Figure 20: Spending (%) Heatmap for Seed 3 subgraph

3 Optional: Take a look at the very large graph. Can you find other subgraphs that match the template provided? Describe your process and your findings in no more than ten images and 500 words.

4 Based on your answers to the question above, identify the group of people that you think is responsible for the outage. What is your rationale? Please limit your response to 5 images and 300 words.

 Ans: Amongst all the 5 subgraphs discussed in question 1 and subgraphs resulting from 3 seed transactions in question 2, the subgraph 2 matches the template closest in temporal activities.  Considering the relative times between transactions to be an important aspect for matching, it can be easily observed in the Figure 21 that subgraph 2 is better aligned to the template graph.
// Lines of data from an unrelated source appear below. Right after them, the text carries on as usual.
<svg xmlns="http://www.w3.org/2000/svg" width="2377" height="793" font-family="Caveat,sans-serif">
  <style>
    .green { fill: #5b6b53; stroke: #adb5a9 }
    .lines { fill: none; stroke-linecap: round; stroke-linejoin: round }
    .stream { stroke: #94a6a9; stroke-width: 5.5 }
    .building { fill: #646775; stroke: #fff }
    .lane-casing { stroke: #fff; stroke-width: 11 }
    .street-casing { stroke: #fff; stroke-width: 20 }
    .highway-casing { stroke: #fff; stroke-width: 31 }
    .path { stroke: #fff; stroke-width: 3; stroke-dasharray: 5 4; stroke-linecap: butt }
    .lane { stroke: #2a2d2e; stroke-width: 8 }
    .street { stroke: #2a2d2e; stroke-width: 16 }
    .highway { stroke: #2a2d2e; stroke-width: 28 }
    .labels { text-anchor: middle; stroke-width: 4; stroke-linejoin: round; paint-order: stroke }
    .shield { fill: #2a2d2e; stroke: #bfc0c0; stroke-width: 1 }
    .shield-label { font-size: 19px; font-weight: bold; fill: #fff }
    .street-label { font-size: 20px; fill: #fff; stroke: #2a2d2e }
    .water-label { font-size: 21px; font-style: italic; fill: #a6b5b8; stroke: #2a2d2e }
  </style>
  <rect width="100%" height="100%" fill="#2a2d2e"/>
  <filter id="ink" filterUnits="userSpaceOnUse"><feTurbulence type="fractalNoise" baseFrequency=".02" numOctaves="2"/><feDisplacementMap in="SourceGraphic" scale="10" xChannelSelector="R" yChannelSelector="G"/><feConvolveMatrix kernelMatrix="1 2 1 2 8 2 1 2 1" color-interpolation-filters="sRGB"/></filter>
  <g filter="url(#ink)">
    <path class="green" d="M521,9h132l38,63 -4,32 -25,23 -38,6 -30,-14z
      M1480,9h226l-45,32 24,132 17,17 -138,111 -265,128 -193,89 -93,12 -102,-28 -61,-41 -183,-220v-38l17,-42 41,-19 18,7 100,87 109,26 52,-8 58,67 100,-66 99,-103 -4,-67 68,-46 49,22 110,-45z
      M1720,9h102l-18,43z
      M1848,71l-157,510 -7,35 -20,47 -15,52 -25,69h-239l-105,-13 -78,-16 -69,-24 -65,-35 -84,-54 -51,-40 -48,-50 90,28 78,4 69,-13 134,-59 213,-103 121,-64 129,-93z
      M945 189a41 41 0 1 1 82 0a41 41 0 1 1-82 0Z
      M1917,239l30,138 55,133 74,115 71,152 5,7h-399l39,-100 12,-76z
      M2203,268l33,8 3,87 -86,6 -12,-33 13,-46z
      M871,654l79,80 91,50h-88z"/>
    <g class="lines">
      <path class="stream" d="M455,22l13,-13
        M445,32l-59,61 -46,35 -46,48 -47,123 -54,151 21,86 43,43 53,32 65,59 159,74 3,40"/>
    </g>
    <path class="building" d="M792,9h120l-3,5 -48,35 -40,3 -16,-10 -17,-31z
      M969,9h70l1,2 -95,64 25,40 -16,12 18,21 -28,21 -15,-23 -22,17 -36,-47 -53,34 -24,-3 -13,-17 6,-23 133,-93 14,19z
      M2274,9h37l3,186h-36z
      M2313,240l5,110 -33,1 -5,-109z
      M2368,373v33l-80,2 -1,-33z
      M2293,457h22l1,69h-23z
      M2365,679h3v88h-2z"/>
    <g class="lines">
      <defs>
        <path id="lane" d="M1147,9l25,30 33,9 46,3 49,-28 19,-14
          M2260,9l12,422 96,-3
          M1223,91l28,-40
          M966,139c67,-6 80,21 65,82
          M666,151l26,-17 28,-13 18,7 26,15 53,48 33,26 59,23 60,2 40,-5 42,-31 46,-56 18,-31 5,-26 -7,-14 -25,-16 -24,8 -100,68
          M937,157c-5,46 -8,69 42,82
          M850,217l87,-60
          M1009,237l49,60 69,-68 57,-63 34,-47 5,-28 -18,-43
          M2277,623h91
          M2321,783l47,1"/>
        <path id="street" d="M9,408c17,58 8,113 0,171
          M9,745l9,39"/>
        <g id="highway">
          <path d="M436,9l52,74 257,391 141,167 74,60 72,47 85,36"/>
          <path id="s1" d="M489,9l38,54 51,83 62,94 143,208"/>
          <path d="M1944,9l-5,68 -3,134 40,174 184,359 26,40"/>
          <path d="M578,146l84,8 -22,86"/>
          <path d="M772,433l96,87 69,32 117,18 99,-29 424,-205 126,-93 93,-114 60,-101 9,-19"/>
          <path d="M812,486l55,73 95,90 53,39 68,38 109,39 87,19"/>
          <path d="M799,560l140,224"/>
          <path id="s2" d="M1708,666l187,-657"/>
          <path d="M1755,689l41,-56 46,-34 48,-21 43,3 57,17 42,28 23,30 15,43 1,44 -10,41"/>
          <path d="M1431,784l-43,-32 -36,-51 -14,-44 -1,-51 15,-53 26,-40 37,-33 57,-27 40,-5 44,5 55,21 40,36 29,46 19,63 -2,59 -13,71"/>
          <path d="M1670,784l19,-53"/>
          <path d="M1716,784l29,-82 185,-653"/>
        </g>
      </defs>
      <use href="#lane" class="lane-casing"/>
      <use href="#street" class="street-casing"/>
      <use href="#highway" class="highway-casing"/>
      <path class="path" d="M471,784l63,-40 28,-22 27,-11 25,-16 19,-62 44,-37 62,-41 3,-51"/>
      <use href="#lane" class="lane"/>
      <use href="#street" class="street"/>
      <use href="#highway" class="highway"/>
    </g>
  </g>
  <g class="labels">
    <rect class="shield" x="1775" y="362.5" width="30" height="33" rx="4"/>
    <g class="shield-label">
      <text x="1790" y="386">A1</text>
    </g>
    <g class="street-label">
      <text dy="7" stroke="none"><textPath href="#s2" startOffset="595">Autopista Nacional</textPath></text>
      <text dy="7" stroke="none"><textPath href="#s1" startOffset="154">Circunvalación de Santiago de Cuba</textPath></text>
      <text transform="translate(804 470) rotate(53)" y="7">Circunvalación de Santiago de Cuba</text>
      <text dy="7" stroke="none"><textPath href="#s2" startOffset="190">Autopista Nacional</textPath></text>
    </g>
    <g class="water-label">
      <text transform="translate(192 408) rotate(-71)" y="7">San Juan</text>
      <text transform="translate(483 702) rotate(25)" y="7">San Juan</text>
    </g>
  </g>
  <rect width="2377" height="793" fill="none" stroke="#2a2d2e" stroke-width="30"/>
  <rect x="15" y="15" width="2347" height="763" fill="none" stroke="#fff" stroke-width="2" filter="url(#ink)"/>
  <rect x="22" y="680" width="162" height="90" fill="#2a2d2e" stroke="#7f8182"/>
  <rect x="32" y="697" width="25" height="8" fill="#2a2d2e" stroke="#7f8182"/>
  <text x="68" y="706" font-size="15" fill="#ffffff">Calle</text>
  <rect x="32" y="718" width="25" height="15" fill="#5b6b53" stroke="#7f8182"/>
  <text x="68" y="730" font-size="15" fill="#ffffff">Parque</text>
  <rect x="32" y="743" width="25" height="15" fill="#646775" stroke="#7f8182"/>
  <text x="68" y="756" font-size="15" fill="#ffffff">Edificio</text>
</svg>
Further analysis of the overall graph similarity is performed using the eigen vector centrality measure of person nodes in the template (Figure 22), subgraph1 (Figure 23) and subgraph2 (Figure 24) for the calls and emails transaction as they form majority of relationship in the given graph.

Figure 21: Comparison of transaction patterns of Subgraph - 1 and Subgraph - 2 with the template

Figure 22: Eigen Vector centrality measure for person nodes of template graph (call and email relationships)
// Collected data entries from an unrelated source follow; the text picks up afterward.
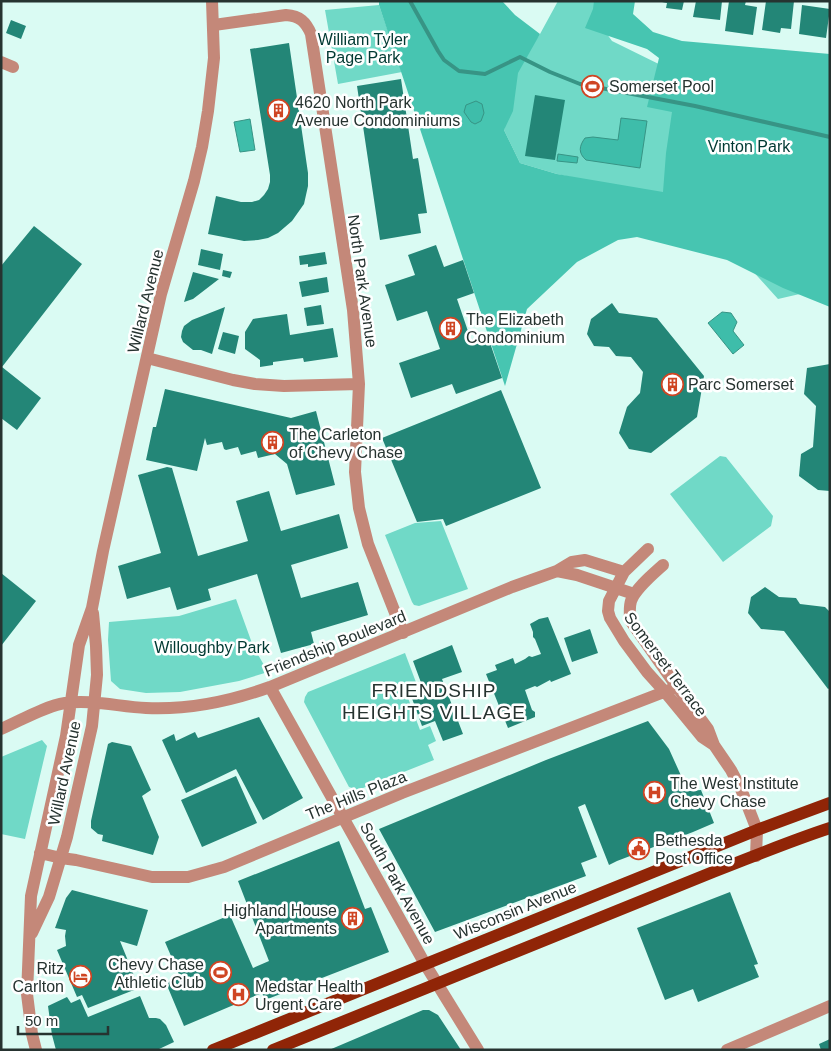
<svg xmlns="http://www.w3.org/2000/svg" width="831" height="1051" font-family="Arial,sans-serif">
  <rect width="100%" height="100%" fill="#dafbf3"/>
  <path fill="#70d9c7" d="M558,1H601L599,23L612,41L677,73L830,54V287L778,299L692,204L557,174L520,163L504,130L514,71L540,34Z
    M379,5L402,72L338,84L325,10Z
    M720,456L726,457L773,516L771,526L723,562L670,494Z
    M441,521L468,589L419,606L414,605L412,602L385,535L415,523Z
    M236,599L253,646L268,672L239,681L180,692L146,693L120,689L111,681L108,640L109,622L179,616Z
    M405,653L417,685L405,690L420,730L430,726L436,741L428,745L434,760L358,790L349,787L304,702L305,697L308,692Z
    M42,740L47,746L25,839L1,834V757Z"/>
  <path fill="#47c5b1" d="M379,1H502L515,15L540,34L518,73L513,111L504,130L520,163L557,174L663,192L666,153L672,112L647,107L659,58L647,49L585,28L593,9L594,1H635L633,14L653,32L682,41L830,54V307L783,288L727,260L637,237L618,240L577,262L527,309L505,386L379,5Z"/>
  <path fill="#3ebdaa" stroke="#379485" d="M476,101L482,104L484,113L481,121L475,124L471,122L464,112L466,105Z
    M621,118L647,121L640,168L586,160C578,153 579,146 585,138L593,137L618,140Z
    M250,119L255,150L240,152L234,122Z
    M558,154L578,157L577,163L557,161Z
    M722,312L731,313L737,322L733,331L744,345L733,354L708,323Z"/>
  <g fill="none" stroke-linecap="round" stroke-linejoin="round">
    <path stroke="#379485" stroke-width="4" d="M410,1L438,51L444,60L459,71L485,74L520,57L550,72L580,84L695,106L830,137"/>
  </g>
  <path fill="#238677" d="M662,1H684L682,10L666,8L667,3L662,2Z
    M696,1H722L720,20L693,17Z
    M729,1H746L745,5L757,7L753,35L725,31Z
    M766,1H794L791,29L781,28L780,33L762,30Z
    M802,5L830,9L826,38L799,34Z
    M11,20L26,26L21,39L6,33Z
    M289,43L308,173V186L304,204L292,221L278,233L268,238L258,240L244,241L208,234L216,196L241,202H252L259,200L264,195L268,189L270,182V175L250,49Z
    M401,79L413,159L418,158L427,213L418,214L421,233L380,240L357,86Z
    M535,95L565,100L555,160L525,156Z
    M34,226L82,264L2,367L41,398L17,430L1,418V266Z
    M436,245L444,267L463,260L474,293L457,299L471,340L487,334L502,378L456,394L452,384L411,398L399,363L440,349L427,311L397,321L385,285L415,275L408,255Z
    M201,249L223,254L220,270L198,265Z
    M325,252L327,264L308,267V264L300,265L299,256Z
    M223,270L232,272L230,278L222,276Z
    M193,272L219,279L193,299L184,302Z
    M327,277L329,292L302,297L299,282Z
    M612,303L619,313L657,318L704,376L697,417L651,453L629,449L619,433L627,407L640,393L643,372L631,357L616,356L609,347L594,346L587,334L591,319Z
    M321,305L324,324L307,326L304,308Z
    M225,307L212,354L201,350H193L183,342L181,337L182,331L184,326L192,320Z
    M287,314L290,335L333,328L338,357L304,362L303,358L273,362V365L260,367V360L245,349V332L253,319Z
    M223,332L239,336L235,354L218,349Z
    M830,364V491L818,490L799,476L801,454L813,447L816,406L804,394L807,368Z
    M165,389L291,418L316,411L335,485L296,495L287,464L275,454L258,458L256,451L241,455L238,447L226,450L224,449L222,442L207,445L205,438L197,471L146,460L153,427H156Z
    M501,390L541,488L446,526L443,519L417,522L382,438Z
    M167,467L172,468L198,556L248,541L236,501L269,491L281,531L339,514L348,548L291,565L301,598L358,582L368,615L311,632L314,644L281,653L257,574L208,589L211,600L177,610L170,587L127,599L118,566L161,553L138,475Z
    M1,573L36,601L1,646Z
    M765,587L779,597L796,598L800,604L825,607L830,612V688L828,689L784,631L761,629L748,613L751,597Z
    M548,617L571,674L551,682L550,680L537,687L535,686L525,690L532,710L535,712V717L508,728L493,691L490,688V684L486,674L497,670L495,665L513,658L515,664L525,659L529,656L532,657L541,654L535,639L533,637V632L530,624L539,619Z
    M590,629L598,653L572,662L564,638Z
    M452,645L462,672L442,679L463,734L443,741L435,721L422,726L410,693L423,688L413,661Z
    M259,717L303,798L263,820L236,769L186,793L162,740L174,734L176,741L195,732L198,738Z
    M648,721L669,749L688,791L701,790L714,823L693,832L617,861L609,865L585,804L578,807L597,857L581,863L586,876L435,932L379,829L546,760Z
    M112,742L131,746L151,790L142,796L159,837L153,855L102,841L103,835L98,834L91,828V821L108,744Z
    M236,776L257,823L202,847L181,800Z
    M339,841L365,909L371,907L389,952L265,1000L262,993L184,1026L166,983L180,977L165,942L230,915L253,968L269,961L238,881Z
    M72,890L148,910L137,946L120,941L139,988L88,1008L82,995L77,997L57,950L66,946L65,936L66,930L55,928L66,898Z
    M730,892L758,964L754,965L759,977L698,1002L693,989L665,1000L637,928Z
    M140,996L149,1018H156L160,1019L166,1025L174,1042L157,1050H56L52,1035L48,1006L67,997L71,1003L80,999L88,1017Z
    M423,1010H429L438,1015L461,1050H329Z
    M830,1039V1050H821L819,1044Z"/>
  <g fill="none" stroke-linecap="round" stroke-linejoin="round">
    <path stroke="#c48879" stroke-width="12" d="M214,25L286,15C300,16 306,22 311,34L353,310L359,384L355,472L359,508L368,544L403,633
      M1,62L13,67
      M147,358L233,380L255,384L284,386L359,384
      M648,549L624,572L609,601L608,611L610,618L624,641L647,672L665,692L702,737L714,745
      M663,565C653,574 635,589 631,601C629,607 630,614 630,620L677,687L708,729L714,745L731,770L741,789L757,830L756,856
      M557,571L577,575L634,594
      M270,687L425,964L478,1050
      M1,729C20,721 45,706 65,703C90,699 121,707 146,708C188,710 231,701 270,687L512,587L557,571L572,562L585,560L624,572
      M40,853L61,858L76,860L152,877H188L224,867L402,793L677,687
      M32,933L49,897L67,837L92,726L97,675L96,646L93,613
      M36,1050L32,1034L27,994L31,896L66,736L79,645L92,608L103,551L161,294L194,181L202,147L208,111L214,58L212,1
      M727,1050L830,1006"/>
    <path stroke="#902507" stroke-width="12" d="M213,1050L757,830L830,803
      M273,1050L713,872C752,857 790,841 830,828"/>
  </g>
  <defs>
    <symbol id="stadium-ring" viewBox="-11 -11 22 22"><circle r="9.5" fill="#fff" stroke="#cf4523" stroke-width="1.5"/><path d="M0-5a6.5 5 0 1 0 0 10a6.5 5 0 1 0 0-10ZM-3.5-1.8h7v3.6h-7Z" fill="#cf4523"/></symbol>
    <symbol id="building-ring" viewBox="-11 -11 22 22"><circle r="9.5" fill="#fff" stroke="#cf4523" stroke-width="1.5"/><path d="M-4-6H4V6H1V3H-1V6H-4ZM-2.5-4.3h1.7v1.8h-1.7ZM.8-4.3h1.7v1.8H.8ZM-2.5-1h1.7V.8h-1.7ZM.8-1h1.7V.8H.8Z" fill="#cf4523"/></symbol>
    <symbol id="hospital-ring" viewBox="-11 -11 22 22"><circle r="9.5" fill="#fff" stroke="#cf4523" stroke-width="1.5"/><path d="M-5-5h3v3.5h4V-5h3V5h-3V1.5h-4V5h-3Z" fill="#cf4523"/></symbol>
    <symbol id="civic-ring" viewBox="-11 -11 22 22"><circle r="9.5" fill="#fff" stroke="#cf4523" stroke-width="1.5"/><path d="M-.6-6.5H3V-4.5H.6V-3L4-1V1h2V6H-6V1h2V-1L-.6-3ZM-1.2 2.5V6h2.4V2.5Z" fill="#cf4523"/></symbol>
    <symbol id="hotel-ring" viewBox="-11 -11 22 22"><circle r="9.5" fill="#fff" stroke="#cf4523" stroke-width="1.5"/><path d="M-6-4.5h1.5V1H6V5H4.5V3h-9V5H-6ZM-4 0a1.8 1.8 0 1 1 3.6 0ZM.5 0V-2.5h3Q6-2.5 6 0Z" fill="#cf4523"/></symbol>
  </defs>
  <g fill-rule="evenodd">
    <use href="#stadium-ring" x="580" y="74" width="25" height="25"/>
    <use href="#building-ring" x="266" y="98" width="25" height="25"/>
    <use href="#building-ring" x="438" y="316" width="25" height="25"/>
    <use href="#building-ring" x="660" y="372" width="25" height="25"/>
    <use href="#building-ring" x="260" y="430" width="25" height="25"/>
    <use href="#hospital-ring" x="642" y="780" width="25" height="25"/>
    <use href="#civic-ring" x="626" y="836" width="25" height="25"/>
    <use href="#building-ring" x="340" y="906" width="25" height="25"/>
    <use href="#stadium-ring" x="208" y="960" width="25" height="25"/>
    <use href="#hotel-ring" x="68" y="964" width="25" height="25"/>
    <use href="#hospital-ring" x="226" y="982" width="25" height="25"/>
  </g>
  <g text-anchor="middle" stroke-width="5" stroke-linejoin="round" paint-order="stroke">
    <g font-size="16" fill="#003932" stroke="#fff">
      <text x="363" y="45">William Tyler<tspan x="363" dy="18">Page Park</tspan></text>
      <text x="749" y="152">Vinton Park</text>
      <text x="212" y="653">Willoughby Park</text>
    </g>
    <g font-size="16" fill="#263330" stroke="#fff" text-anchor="start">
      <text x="609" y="92">Somerset Pool</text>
      <text x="295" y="108">4620 North Park<tspan x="295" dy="18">Avenue Condominiums</tspan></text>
      <text x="466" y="325">The Elizabeth<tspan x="466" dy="18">Condominium</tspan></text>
      <text x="688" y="390">Parc Somerset</text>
      <text x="289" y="440">The Carleton<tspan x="289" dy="18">of Chevy Chase</tspan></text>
      <text x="670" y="789">The West Institute<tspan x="670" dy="18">Chevy Chase</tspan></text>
      <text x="655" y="846">Bethesda<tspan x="655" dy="18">Post Office</tspan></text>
      <text x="337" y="916" text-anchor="end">Highland House<tspan x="337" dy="18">Apartments</tspan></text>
      <text x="204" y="970" text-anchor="end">Chevy Chase<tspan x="204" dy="18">Athletic Club</tspan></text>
      <text x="64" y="974" text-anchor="end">Ritz<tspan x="64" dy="18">Carlton</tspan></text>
      <text x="255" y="992">Medstar Health<tspan x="255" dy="18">Urgent Care</tspan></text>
    </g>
    <g font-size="16" fill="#263330" stroke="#fff">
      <text transform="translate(363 281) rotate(82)" y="6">North Park Avenue</text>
      <text transform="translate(145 301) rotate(-76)" y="6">Willard Avenue</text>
      <text transform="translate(335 643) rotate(-22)" y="6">Friendship Boulevard</text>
      <text transform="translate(666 664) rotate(53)" y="6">Somerset Terrace</text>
      <text transform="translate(64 773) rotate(-78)" y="6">Willard Avenue</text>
      <text transform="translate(356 795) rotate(-22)" y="6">The Hills Plaza</text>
      <text transform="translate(398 883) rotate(61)" y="6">South Park Avenue</text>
      <text transform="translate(515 910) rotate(-22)" y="6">Wisconsin Avenue</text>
    </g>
    <g font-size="19" letter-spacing="1" fill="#263330" stroke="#fff">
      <text x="434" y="697">FRIENDSHIP<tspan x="434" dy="22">HEIGHTS VILLAGE</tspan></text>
    </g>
  </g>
  <rect width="831" height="1051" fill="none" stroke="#263330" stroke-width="5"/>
  <path d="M18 1026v8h90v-8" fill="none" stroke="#263330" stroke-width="2.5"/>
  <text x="25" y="1026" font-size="15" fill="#263330" stroke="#ffffff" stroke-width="4" paint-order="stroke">50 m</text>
</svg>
Figure 23: Eigen Vector centrality measure for person nodes of Subgraph - 1 (call and email relationships)

Figure 24: Eigen Vector centrality measure for person nodes of Subgraph - 2 (call and email relationships)

All these factors indicate that subgraph-2 is the group responsible for the outage.

 

5 What was the greatest challenge you had when working with the large graph data? How did you overcome that difficulty? What could make it easier to work with this kind of data?

Ans: Following are the major difficulties faced and steps taken to overcome those issues with the large graph data are:

1.       Preprocessing: Since it was difficult to load the entire dataset, it was not possible to understand the possible erroneous values present in the different channels. After visualization of subgraphs, possible errors were encountered which required re-processing of the data.

The data was divided into individual channels for easier access and updates to the data.

 

2.       Storage: Due to its large size, first it was not feasible to interact with the data through the developed tool and apply filters. Slow data retrieval operations made the interactions slower.

The data was stored in the Neo4j for easy filtering and faster access for the parts of large graph based on the requirements. This also provided easy access to different graphs algorithms for analysis of graph structure.

 

3.       Dealing with temporal data: Since the challenge required to harness temporal patterns, the cumulative graph properties (e.g. node centrality, degree) cannot be considered as a good metric and a more dynamic measure was required to see change in such properties over time.

To overcome this issue, more focus was made on the visualization aspect where change in such patterns can be observed easily. This provided insight related to change in clusters, centrality in different phases and dynamicity of different transactions in the timeline. The large graph was thus analyzed over different time period for retrieving the related nodes for seed transaction.

                Things that could have made it easier to work with this kind of data:

1.       Access to faster machine with higher memory capacity.